TLDR glibc’s malloc doesn’t work well for server workloads. Nice deep dive into the available options to trim it, but the FUD around switching to something like mimalloc or the most recent tcmalloc is unwarranted considering both have seen large scale deployments and have same defaults out of the gate that don’t need tuning (and any tuning you do for glibc would need similar validation requirements).
I assume what the GP actually meant was that glibc's allocator isn't tuned for any specific workloads. It tries to be a jack-of-all-trades, and in doing so, just ends up being okay-ish.
As for what allocator you should be using, it depends on your workload. You'd need to test out some different options to see what works best. And "best" might also be something you have to define. Maybe you're ok with higher baseline memory usage if allocations are faster. Or maybe you want the lower memory usage.
Actually, mimalloc and tcmalloc both show that across almost any workload they outperform glibc. It’s difficult to outperform everywhere of course, but in terms of “works best without knowing the workload a priori”, tcmalloc and mimalloc should handily trounce glibc. Know if you know your workload and start tuning glibc, maybe it can outperform? Not sure but I’d also be skeptical. Tcmalloc and mimalloc both apply really advanced techniques that also require newer kernel support to implement user side RCU iirc. Glibc’s allocator by comparison is much longer in the tooth and just can’t compete on that.
Most workloads don’t care of course, but glibc’s penchant for hanging onto RAM when not needed is one very user visible consequence of this.
Tcmalloc (not the gperftools variant but the new one) and mimalloc would be the 2 I would try first.
I am honestly surprised no one has bothered replacing the system default for distros as a better default allocator would free up RAM since both tcmalloc and mimalloc do a good job of knowing when to release memory back to the OS (not to mention that they’re generally faster allocators anyway).

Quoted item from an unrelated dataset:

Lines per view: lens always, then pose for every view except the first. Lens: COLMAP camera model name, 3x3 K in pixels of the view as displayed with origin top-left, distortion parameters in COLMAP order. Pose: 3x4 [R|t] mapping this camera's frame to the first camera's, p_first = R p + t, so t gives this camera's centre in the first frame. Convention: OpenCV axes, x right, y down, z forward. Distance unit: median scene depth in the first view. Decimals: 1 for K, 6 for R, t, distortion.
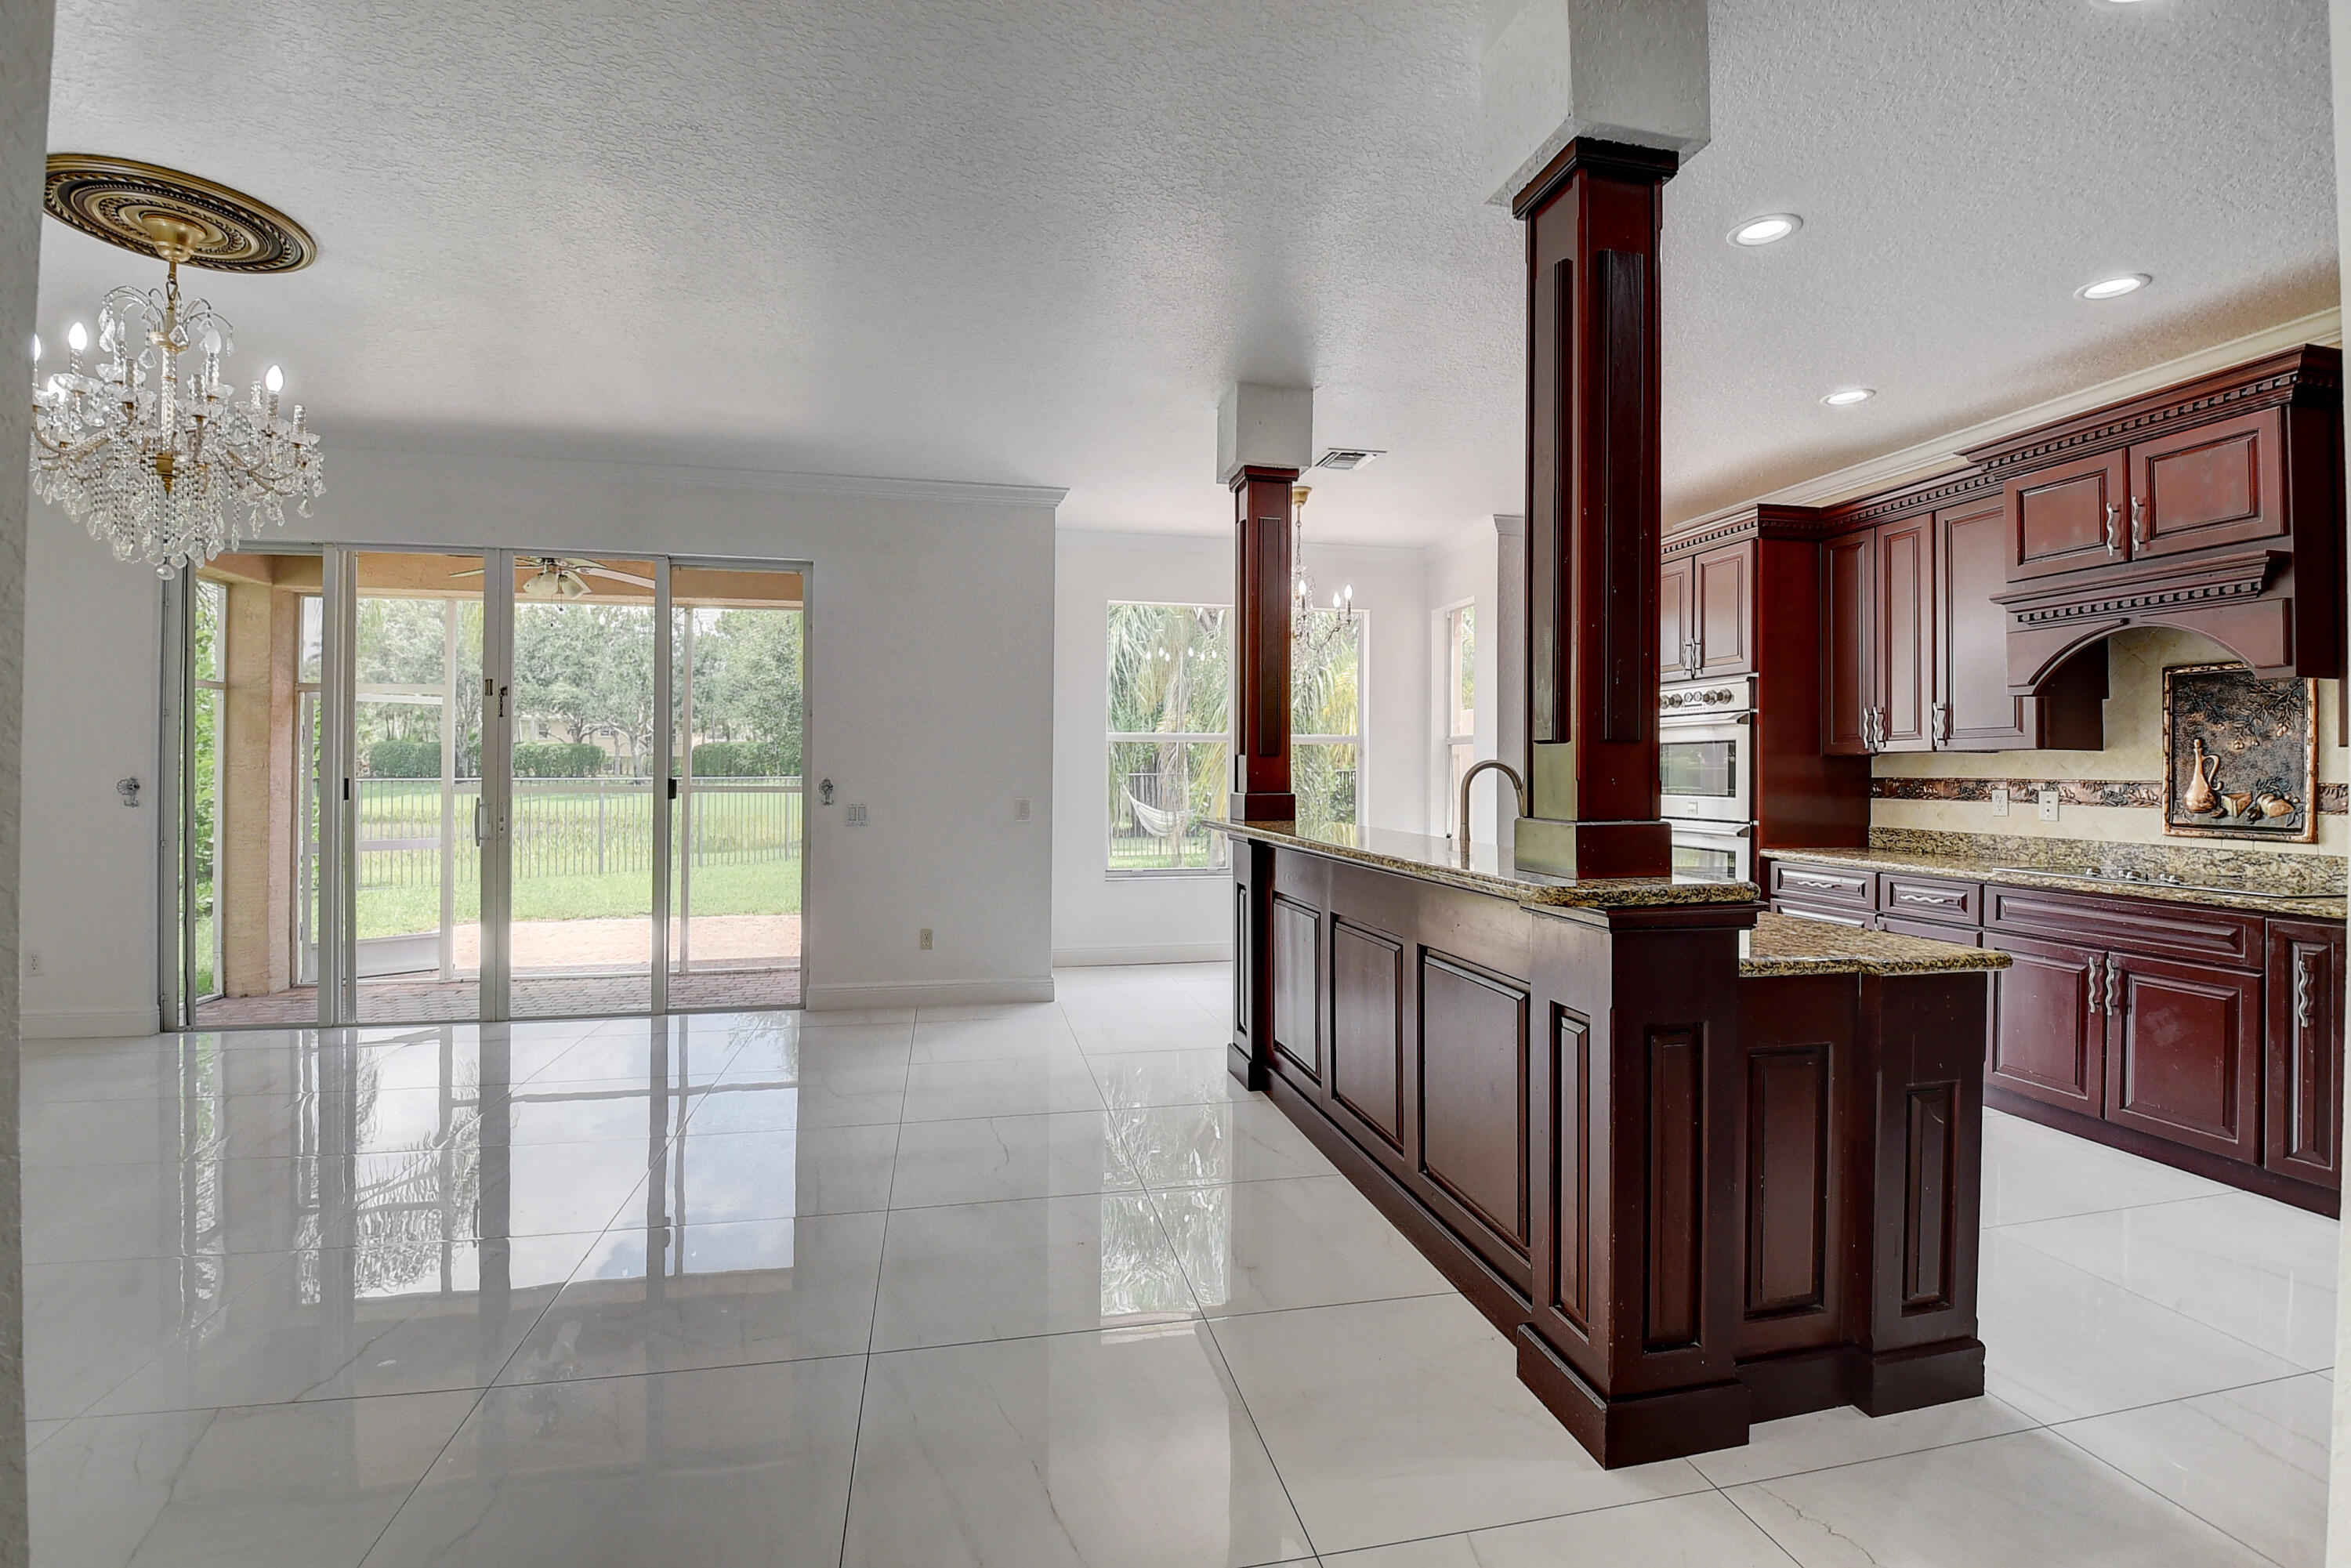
lens RADIAL K [[1033.2, 0, 1168.7], [0, 1033.2, 762.9], [0, 0, 1]] dist [0.003980, -0.019787]
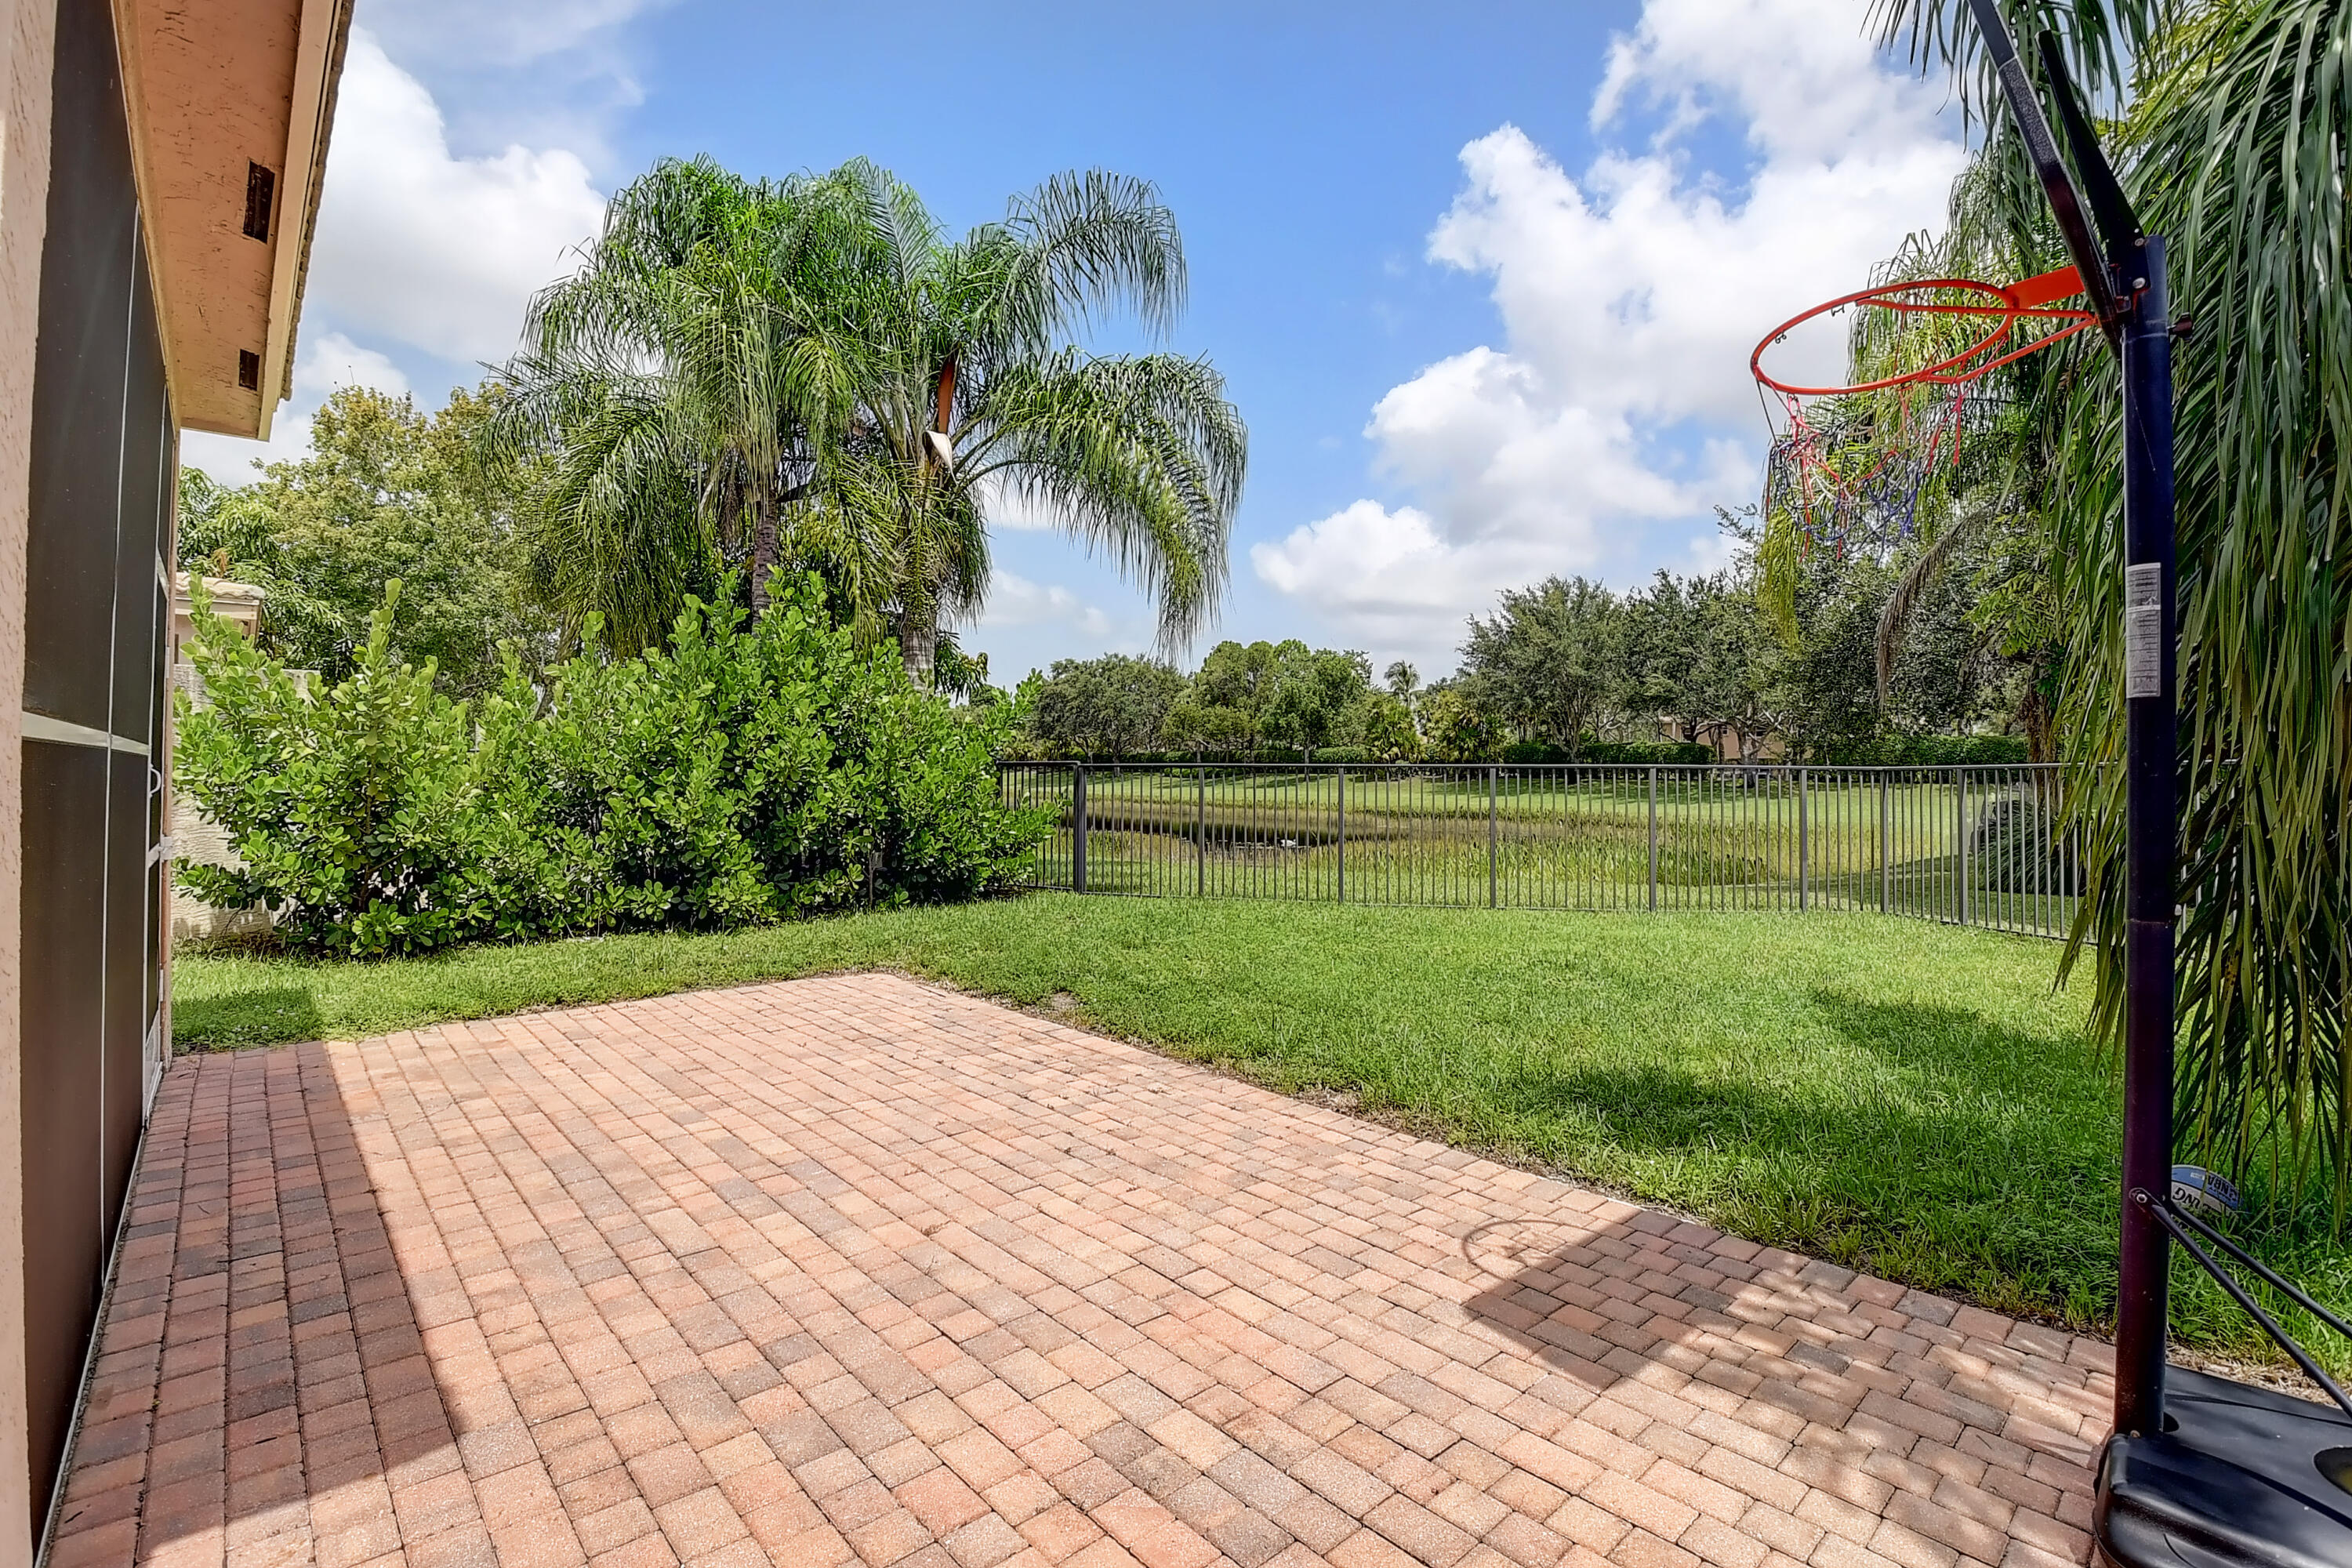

In early days Java’s allocator was quite a bit faster than C++ in part because memory allocation was not fully concurrent, making allocation part of the sequential element of Amdahl’s law.
Where we are now is better, but has its own problems.
Not really. Lots of rust users come from high level languages so when people come in and complain about rust being unexpectedly slow allocation issues are in the top 5 at least. It’s incredible how shit the standard allocators are in almost all systems.
Meh. Users not used to tracking allocations keep to the same regime (lots of allocations), but because the platform allocators are utterly terrible the allocation overhead is orders of magnitude higher than in even a relatively basic runtime, thus the program is dog slow.
This is not inevitable, platforms could provide allocators which are less awful. Obviously they can’t be as fast as specialised runtime facilities but when you see the gains many applications get by just swapping in jemalloc or some such…
> the platform allocators are utterly terrible the allocation overhead is orders of magnitude higher than in even a relatively basic runtime, thus the program is dog slow
Huh. I’ve seen lots of people write slow Rust code because they didn’t realize there were allocations. But the complaint is usually “my rust program is only 5x faster than my equivalent python program instead of 100x how come”?
Can you point out some good blog posts about Rust or C++ being slower than a “basic runtime” due to inferior allocator?
I would simplify it and say it's an issue with developers who don't understand manual memory management (allocating memory pools up front is just 1 such strategy for manual memory management).
This is akin to the idea that a compiler will eventually solve performance problems.
We're still waiting on that to happen.
There's a difference between a developer who understands manual memory management choosing to use a tech that does it for you and a developer choosing to use a tech that does it for you so they don't have to learn manual memory management.
manual memory management is table stakes for any halfway competent developer.
Otherwise known as Victim Blaming. C developers are that old guy who white knuckles everything and calls people weak for wanting help.
Many of the features in modern programs didn’t exist in the 90’s not because they hadn’t been thought of but because people spent all their energy getting the first fifty features to work reliably. Every app had a couple cool features. Most of them are de rigeur now because we can.
If rust isn’t doing escape analysis for stack vs heap allocation then what is even the fucking point of this language? I would have thought that was the first thing implemented.
Rust doesn’t allocate anything on the heap unless you tell it to. When you tell it too, it puts it on the heap. The target use case is as a systems language.
Escape analysis as you’re alluding to isn’t needed in this model because the amount of times this helps you (ie you put it on the heap but the compiler can figure out it can live on the stack) is about 0. You need escape analysis in managed memory languages where everything is nominally a heap allocation and the compiler is responsible for clawing back performance through escape analysis.
Rust used to use jemalloc, which was arguably the better default. For some reason they switched it to the system allocator when they added support for specifying the global allocator
jemalloc was not the default on every platform, but was on some. It adds a non-trivial amount of binary size to every program, even ones that don't need the performance boost, and that is an area Rust is often criticized vs C.